Lemborg, breathing heavily, simply stared up at her.

“Only the old female brass dragon,” said the woman. She waited, then added, “which is dead. We shot it down with our ship’s catapults and ballistae. Two of our masters are examining the body now. Do you know of any other valuables in this city?”

“Shut up!” Lemborg shouted at her in fury. “Shut up, shut up, shut up!” Tears suddenly ran down his whiskered cheeks.

“You hide nothing from us. Our masters take the information from your mind as soon as you think of it. They tell me what to say so I may communicate with you. Your thoughts are as simple as those of fish.” She paused. “You have not seen any treasure here. As that is the case, our masters have only one more use for you. They are tired and hungry from hunting you down. Our masters will now feed, and they will feed on you last so you will know what is to come.” The woman stopped, a puppet hanging on its strings.

One of the hovering brain eaters drifted forward, toward the woman and Lemborg. Its feet touched the ground directly behind the woman. Narrow fingers seized the woman by the arms, long claws digging into her bruised and dirty skin.

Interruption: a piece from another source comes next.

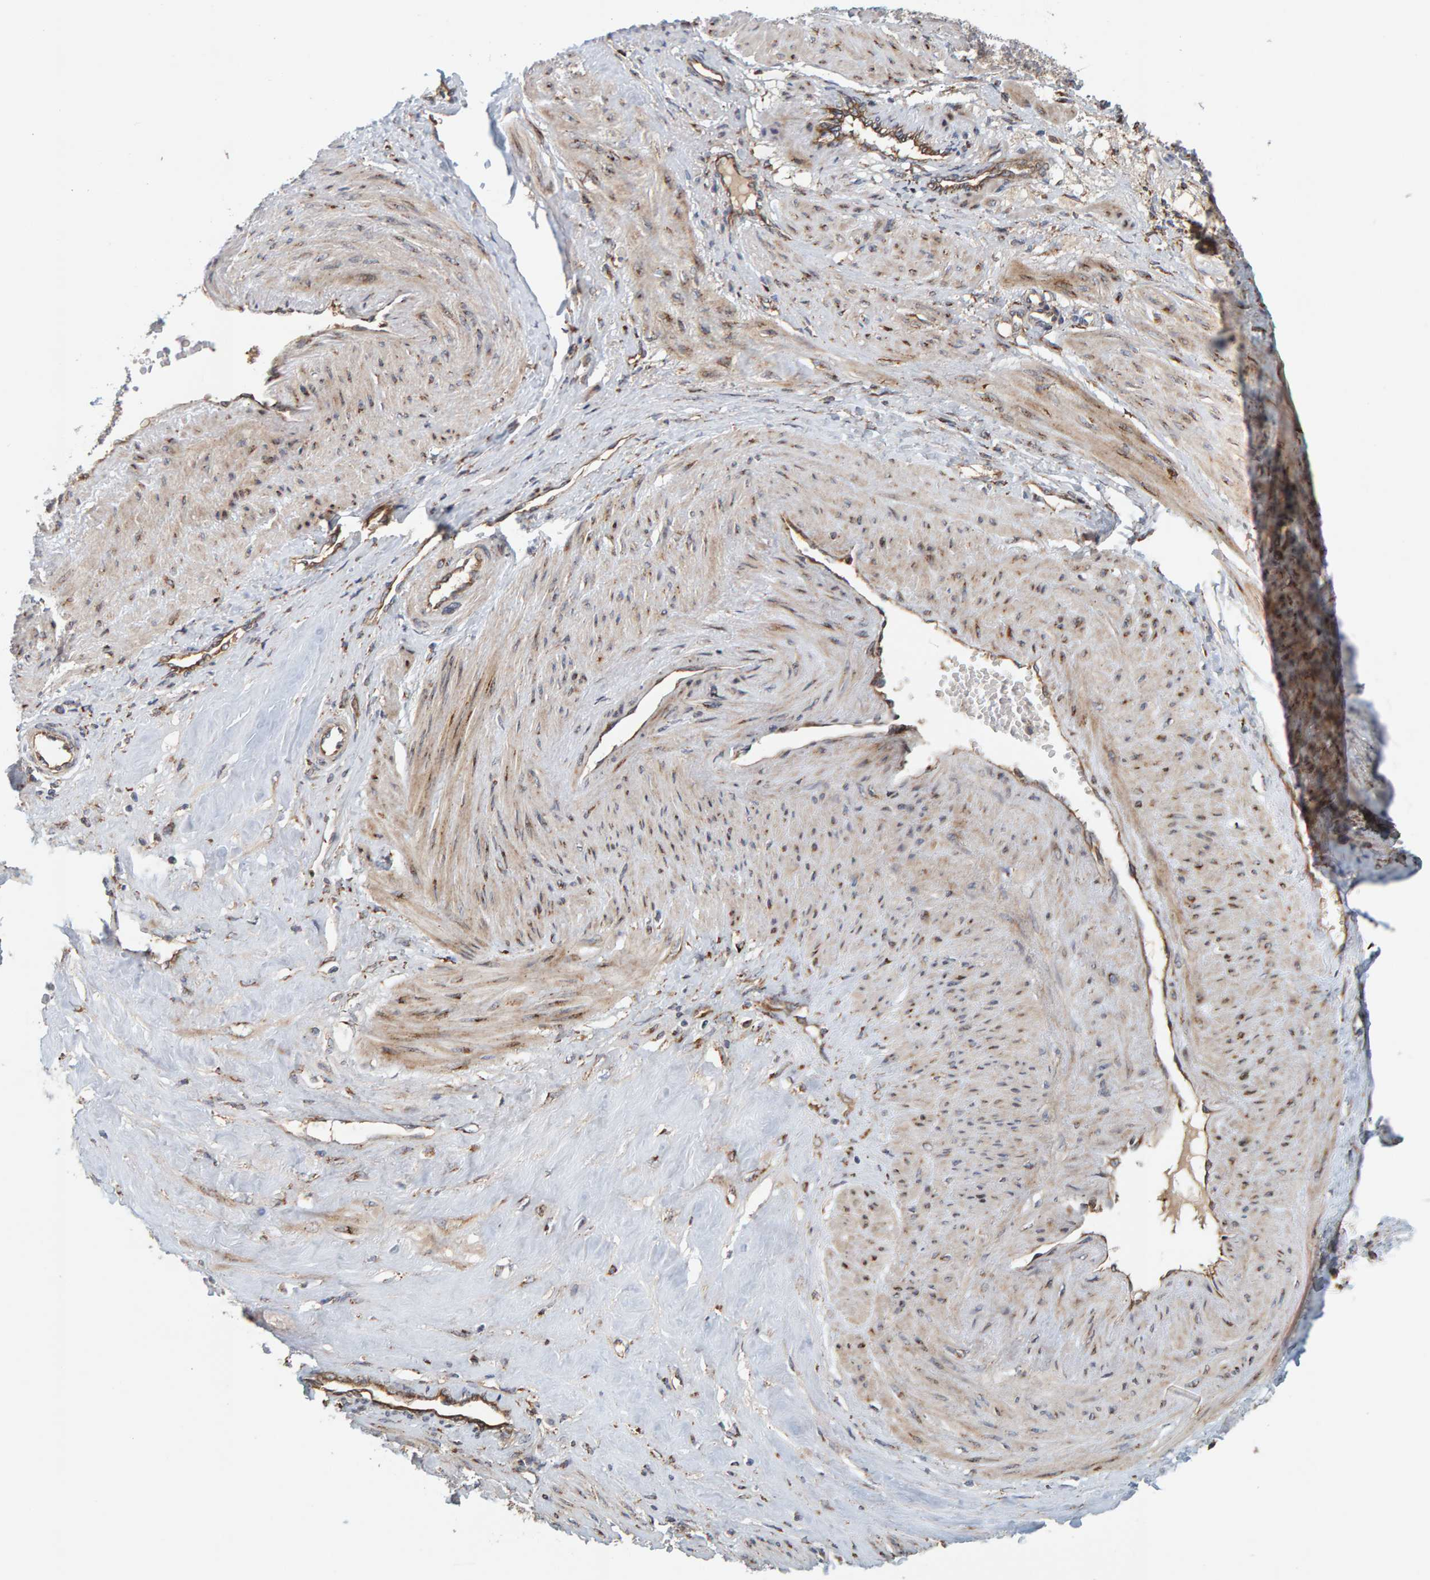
{"staining": {"intensity": "moderate", "quantity": ">75%", "location": "cytoplasmic/membranous"}, "tissue": "smooth muscle", "cell_type": "Smooth muscle cells", "image_type": "normal", "snomed": [{"axis": "morphology", "description": "Normal tissue, NOS"}, {"axis": "topography", "description": "Endometrium"}], "caption": "DAB immunohistochemical staining of normal smooth muscle demonstrates moderate cytoplasmic/membranous protein positivity in approximately >75% of smooth muscle cells. The staining is performed using DAB brown chromogen to label protein expression. The nuclei are counter-stained blue using hematoxylin.", "gene": "BAIAP2", "patient": {"sex": "female", "age": 33}}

The empty-eyed woman sank down to her knees, her head tilting back abruptly. Wide eyes reflected the red moon above. Her pale lips trembled.

The brain eater gently lowered itself over her until the moist tentacles where its mouth should have been touched her face, then stretched out and covered her head from the eyes up, tightening their grip in seconds.

The woman shuddered, then spasmed violently. She opened her mouth and screamed up at the night sky like the damned. Lemborg threw back his head and howled with her, eyes squeezed tight and feet kicking wildly.

A monstrous roaring broke over the city. It drowned out both cries. The roar crashed and echoed through the night, fading into echoes and the howl of distant wind.

Lemborg opened his eyes, gasping and shaking. The other brain eaters now stood on the ground and stared off to Lemborg’s right in silence. Forgotten, the woman lay on her side, knees drawn up and hands entangled in her blood-matted hair as she sobbed. Lemborg looked in the direction the brain eaters faced.

There was a low thundering, like a heavy thing running with a strange gait. At the far end of the sand-covered plaza, a huge moonlit shape hurled into view from around a street corner. It quickly turned toward Lemborg and the brain eaters in a loping run, favoring its right foreleg as it came on. It was very fast.